:: Texto selecionado ::

DEVASTAÇÃO

Em meio a uma das maiores crises climáticas já enfrentadas pelo Brasil e queimadas por todo lado devastando a flora nacional, hoje é comemorado o Dia da Árvore. Em Minas, entre janeiro e agosto deste ano, os incêndios destruíram uma área de 221.230 hectares, o que equivale a 2.212,3 km² — quase sete vezes o tamanho de Belo Horizonte (331,354 km²), segundo o Monitor do Fogo do MapBiomas. Um quadro de reversão muito difícil a curto prazo, conforme especialistas.

Do total de áreas queimadas no Estado, 61% foram nos 31 dias de agosto, o que mostra o agravamento do quadro. Minas ocupa a décima posição no ranking dos Estados mais atingidos pelo fogo em agosto de 2024. As áreas queimadas abrangem diferentes tipos de uso e cobertura da terra, como formações campestres, pastagens, savanas e florestas, além de plantações de cana, soja, entre outras. O monitor é um mapeamento de “cicatrizes” deixadas pelos incêndios, e o levantamento é feito por meio de análises pelas plataformas Google Earth Engine e Google Cloud Storage, que permitem processamentos computacionais.

Em todo o país, foram devastados 11,39 milhões de hectares nos primeiros oito meses deste ano, sendo 6 milhões deles em agosto. O número reflete alta de 116% comparado com o mesmo período do ano passado. O Cerrado foi o bioma mais afetado no país em agosto, com 2,44 milhões de hectares queimados.

As perdas calculadas não são apenas números. Geraldo Fernandes, professor de ecologia na UFMG e coordenador do Centro de Conhecimento em Biodiversidade do MCTI, explica a complexidade da recuperação ambiental após incêndios. Segundo ele, restaurar ambientes vai além do simples plantio de árvores. “Restaurar não significa apenas plantar. É preciso recuperar o ambiente natural”, diz.

Fernandes frisa que, embora seja possível recuperar ecossistemas após distúrbios, o processo é desafiador e depende do estado do ambiente e da intensidade do incêndio. “As chances de recuperar exatamente como era antes são complexas e variam de acordo com o que está ao redor. Em áreas onde a floresta foi completamente degradada, é mais difícil e demorado voltar ao estado original”, explica.

:::

**Lista de exercícios**
- 1) Resuma em duas frases o texto sobre as queimadas em Minas.
- 2) Escreva a continuação do texto sobre as queimadas em Minas, começando logo após o último parágrafo.
As linhas do material fornecido não têm relação com o texto selecionado.

:: Material fornecido ::

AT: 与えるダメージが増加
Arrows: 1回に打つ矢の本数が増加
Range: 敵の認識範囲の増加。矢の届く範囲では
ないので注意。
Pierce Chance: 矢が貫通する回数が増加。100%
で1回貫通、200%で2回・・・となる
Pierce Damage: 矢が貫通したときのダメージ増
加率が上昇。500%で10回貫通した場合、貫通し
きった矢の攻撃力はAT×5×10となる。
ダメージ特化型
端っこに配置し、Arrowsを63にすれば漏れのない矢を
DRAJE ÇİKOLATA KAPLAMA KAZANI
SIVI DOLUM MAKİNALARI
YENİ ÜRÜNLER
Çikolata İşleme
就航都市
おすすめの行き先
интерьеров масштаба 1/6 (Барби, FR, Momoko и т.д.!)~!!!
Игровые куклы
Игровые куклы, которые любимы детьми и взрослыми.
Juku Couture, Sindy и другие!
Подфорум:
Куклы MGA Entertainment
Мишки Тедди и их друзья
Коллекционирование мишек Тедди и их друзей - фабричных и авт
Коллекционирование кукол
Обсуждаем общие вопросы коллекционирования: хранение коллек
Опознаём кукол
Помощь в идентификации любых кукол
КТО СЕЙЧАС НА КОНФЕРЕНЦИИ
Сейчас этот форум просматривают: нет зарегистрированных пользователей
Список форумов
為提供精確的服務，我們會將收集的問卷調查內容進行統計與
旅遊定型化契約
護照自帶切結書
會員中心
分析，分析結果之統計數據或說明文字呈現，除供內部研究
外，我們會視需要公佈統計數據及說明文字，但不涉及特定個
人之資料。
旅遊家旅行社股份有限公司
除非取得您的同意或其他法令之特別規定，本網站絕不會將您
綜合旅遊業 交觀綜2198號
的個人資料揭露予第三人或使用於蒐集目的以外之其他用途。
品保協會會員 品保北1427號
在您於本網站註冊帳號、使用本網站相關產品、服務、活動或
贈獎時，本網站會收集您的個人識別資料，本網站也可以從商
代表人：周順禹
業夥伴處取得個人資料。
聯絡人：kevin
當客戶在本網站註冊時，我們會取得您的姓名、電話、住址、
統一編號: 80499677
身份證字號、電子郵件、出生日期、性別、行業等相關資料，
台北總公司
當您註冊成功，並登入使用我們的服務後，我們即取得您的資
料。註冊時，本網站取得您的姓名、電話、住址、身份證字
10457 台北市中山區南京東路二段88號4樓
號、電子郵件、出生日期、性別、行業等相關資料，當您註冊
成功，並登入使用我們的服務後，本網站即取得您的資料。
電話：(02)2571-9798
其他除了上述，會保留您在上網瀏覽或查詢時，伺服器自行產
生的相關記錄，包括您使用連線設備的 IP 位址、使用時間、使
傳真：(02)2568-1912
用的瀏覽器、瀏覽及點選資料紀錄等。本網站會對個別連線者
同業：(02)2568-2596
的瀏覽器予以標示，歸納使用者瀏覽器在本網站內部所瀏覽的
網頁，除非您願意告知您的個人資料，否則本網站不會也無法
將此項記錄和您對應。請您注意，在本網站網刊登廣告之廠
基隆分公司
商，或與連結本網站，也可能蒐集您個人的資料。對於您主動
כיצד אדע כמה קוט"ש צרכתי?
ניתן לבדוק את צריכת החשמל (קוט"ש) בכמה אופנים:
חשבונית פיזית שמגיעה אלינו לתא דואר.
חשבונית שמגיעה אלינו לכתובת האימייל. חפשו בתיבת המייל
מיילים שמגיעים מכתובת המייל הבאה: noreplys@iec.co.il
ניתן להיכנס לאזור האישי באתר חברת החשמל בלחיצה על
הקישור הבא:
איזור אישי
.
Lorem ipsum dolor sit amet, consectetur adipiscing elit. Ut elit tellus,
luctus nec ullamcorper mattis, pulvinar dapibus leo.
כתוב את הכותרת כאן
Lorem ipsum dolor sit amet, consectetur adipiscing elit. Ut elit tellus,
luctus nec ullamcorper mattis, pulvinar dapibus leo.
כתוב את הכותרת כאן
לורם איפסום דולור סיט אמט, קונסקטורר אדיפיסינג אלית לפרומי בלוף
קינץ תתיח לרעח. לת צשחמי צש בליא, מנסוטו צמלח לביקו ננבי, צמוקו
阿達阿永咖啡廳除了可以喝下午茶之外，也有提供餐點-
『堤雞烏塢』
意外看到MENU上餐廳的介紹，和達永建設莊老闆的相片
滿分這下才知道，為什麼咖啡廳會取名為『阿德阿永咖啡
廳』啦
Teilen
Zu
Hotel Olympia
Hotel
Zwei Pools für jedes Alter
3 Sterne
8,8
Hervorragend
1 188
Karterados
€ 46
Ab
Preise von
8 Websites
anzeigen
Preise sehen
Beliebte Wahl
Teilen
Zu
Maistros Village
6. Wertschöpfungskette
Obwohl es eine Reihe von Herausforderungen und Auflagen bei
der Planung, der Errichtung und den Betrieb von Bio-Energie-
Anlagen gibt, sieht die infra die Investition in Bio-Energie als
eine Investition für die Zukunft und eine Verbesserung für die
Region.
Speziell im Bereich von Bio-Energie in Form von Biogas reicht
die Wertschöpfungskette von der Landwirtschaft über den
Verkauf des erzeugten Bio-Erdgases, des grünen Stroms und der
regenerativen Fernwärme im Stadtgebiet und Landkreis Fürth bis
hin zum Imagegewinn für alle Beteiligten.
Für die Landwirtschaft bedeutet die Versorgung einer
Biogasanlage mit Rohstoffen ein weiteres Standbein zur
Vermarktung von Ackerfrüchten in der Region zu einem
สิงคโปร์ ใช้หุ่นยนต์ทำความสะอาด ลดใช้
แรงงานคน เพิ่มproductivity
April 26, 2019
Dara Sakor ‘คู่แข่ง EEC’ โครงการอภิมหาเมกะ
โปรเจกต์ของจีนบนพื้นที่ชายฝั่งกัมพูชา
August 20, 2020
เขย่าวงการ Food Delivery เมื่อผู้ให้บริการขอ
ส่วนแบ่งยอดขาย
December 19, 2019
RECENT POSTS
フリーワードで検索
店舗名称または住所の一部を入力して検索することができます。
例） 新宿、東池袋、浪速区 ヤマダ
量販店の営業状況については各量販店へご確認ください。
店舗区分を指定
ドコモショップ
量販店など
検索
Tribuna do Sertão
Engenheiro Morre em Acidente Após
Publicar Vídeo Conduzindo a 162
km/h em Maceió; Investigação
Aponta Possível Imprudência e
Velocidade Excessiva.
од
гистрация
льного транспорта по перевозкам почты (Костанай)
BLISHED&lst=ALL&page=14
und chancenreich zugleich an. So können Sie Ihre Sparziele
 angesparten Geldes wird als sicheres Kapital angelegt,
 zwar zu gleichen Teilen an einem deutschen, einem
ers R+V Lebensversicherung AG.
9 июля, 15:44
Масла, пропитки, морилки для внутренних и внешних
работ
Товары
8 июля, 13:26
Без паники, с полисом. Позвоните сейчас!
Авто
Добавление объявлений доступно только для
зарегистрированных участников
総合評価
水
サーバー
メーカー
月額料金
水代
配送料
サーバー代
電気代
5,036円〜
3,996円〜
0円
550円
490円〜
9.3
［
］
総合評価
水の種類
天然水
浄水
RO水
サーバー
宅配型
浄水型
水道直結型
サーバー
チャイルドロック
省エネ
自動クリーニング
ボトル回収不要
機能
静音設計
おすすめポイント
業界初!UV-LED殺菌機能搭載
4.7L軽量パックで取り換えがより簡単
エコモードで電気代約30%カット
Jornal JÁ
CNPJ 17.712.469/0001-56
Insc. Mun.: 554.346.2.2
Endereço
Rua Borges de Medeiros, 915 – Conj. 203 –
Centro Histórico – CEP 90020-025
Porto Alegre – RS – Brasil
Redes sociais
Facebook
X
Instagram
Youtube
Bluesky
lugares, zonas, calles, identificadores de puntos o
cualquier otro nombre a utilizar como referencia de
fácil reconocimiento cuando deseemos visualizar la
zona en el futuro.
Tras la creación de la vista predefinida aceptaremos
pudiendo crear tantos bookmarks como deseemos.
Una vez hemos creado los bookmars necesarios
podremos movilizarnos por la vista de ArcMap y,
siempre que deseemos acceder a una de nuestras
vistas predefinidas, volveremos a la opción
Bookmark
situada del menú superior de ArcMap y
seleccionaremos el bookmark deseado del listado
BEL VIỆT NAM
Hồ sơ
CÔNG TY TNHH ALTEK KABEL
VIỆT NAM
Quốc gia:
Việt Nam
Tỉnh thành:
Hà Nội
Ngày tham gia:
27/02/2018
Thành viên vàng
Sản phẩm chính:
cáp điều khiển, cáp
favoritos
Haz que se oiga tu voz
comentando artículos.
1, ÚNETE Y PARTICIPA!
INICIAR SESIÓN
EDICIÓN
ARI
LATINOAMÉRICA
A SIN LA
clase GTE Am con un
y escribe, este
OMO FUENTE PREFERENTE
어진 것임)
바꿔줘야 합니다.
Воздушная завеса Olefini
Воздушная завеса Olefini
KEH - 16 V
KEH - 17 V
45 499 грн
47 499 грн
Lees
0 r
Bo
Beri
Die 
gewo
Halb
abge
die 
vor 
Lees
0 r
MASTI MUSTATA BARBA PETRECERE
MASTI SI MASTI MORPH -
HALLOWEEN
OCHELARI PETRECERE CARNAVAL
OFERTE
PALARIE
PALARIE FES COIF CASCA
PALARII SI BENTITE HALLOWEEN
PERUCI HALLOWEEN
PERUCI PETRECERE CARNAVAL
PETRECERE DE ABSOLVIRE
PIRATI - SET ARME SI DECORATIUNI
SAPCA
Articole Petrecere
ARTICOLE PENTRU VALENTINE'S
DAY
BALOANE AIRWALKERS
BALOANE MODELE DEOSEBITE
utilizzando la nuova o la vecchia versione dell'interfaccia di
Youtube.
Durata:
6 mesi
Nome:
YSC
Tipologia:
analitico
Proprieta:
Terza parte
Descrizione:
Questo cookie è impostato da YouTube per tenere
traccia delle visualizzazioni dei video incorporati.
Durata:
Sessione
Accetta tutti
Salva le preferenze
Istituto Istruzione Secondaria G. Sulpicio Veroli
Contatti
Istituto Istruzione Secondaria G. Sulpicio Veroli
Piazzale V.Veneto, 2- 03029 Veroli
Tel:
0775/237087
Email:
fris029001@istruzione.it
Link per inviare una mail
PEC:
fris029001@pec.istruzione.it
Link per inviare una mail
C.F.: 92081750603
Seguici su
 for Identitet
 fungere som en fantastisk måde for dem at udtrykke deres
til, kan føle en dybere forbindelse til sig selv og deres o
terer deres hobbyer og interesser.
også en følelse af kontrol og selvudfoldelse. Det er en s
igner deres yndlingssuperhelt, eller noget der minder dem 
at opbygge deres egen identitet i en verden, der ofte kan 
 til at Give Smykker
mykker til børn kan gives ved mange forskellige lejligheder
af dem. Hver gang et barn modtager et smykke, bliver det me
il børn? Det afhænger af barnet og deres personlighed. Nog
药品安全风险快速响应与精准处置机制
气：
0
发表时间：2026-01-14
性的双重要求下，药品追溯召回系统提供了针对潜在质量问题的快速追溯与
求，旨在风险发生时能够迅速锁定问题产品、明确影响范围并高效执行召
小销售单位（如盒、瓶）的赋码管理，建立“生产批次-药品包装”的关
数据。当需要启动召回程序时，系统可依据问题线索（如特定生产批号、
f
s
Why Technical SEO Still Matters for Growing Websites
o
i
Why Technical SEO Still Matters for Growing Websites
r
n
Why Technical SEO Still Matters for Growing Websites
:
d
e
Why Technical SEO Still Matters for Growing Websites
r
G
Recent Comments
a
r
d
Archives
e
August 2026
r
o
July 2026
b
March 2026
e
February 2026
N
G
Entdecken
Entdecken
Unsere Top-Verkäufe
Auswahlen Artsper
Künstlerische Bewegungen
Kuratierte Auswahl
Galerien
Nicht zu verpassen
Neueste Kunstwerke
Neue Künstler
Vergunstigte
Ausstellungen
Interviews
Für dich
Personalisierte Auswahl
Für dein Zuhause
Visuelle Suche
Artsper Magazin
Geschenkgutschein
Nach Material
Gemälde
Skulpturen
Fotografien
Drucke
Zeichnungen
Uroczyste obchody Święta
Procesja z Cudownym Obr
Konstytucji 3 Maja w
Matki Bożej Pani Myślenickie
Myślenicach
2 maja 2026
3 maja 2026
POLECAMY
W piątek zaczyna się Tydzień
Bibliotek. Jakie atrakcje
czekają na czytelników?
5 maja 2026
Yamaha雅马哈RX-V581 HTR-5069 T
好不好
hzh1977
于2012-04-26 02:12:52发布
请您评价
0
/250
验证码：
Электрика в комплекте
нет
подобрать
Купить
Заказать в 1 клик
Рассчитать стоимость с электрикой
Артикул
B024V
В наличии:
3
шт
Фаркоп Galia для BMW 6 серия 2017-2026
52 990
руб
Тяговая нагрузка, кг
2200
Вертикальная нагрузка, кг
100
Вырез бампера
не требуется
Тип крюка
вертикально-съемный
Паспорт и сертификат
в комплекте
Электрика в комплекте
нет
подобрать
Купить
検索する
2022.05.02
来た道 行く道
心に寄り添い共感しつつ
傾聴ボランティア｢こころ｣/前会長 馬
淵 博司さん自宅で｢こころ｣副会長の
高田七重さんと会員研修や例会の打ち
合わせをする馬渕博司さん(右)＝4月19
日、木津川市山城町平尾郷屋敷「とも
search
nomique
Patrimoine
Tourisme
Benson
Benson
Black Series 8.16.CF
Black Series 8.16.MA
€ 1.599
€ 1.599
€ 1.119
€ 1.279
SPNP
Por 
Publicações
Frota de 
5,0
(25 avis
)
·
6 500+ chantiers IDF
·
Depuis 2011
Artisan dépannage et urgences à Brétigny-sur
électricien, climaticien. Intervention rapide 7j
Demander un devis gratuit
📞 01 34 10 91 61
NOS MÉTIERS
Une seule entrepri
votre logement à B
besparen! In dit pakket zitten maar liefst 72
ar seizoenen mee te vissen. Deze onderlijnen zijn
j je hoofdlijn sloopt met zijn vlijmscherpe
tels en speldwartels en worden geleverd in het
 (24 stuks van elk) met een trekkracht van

:::

**Respostas dos exercícios**
- 1) Entre janeiro e agosto deste ano, os incêndios destruíram 221.230 hectares em Minas, 61% deles em agosto, e no país foram devastados 11,39 milhões de hectares, alta de 116% em relação ao mesmo período do ano passado. Segundo o professor Geraldo Fernandes, da UFMG, restaurar ambientes vai além do simples plantio de árvores, e a recuperação depende do estado do ambiente e da intensidade do incêndio, sendo mais difícil e demorada onde a floresta foi completamente degradada.

- 2)
O especialista alerta que o impacto dos incêndios é profundo e complexo. “Primeiro, na qualidade do ar, que afeta nossa saúde, especialmente crianças e idosos. A poluição causada pelos incêndios pode levar a problemas respiratórios e aumentar custos com saúde”, explica. A qualidade da água também é afetada, já que os produtos queimados contaminam os cursos d’água.

‘Muitas vezes, dano à vegetação é irreversível’, diz integrante da Brigada Cipó, que reúne voluntários

Durante este período de estiagem, a região da serra do Cipó foi uma das mais castigadas pelos incêndios. Em uma das ocorrências, em quatro dias, o fogo consumiu 25% da área total do Parque Nacional da Serra do Cipó. Luiza Kot, fotógrafa e responsável pela comunicação da Brigada Cipó, entidade voluntária com atuação na região, explica que a vegetação está preparada apenas para as queimadas naturais – que acontecem principalmente na época da chuva, quando raios atingem o solo e, logo na sequência, a água os apaga. “Os incêndios que a gente vê agora, de maior intensidade, são criminosos, são queimadas muito agressivas, de grande intensidade e, muitas vezes, o dano à vegetação é irreversível”, pondera.

“O objetivo principal dos brigadistas é a proteção da fauna e da flora, independentemente de estar em unidade de conservação ou não. Mas existem algumas áreas sensíveis que são prioritárias, como as nascentes, que ficam no alto da serra; a vegetação nativa; e capões de mata”, completa a fotógrafa.

Restauração assistida é opção, diz professor

Para Geraldo Fernandes, professor de ecologia da UFMG, uma boa opção para “acelerar” a regeneração dessas matas é a chamada “recuperação assistida”. Porém, segundo ele, a capacidade de retomada de cada ambiente é diferente. “Significa que eu restauro o ambiente colocando as plantas ou introduzindo vegetação nativa, até mesmo lançando sementes”, explica. “Mas a chave aqui é o monitoramento constante. Se a vegetação que está crescendo começa a diferir muito da nossa referência, ou seja, do que esperamos que ela seja, nós intervimos e cuidamos desse ambiente até que ele possa seguir sozinho. É como educar uma criança”, compara.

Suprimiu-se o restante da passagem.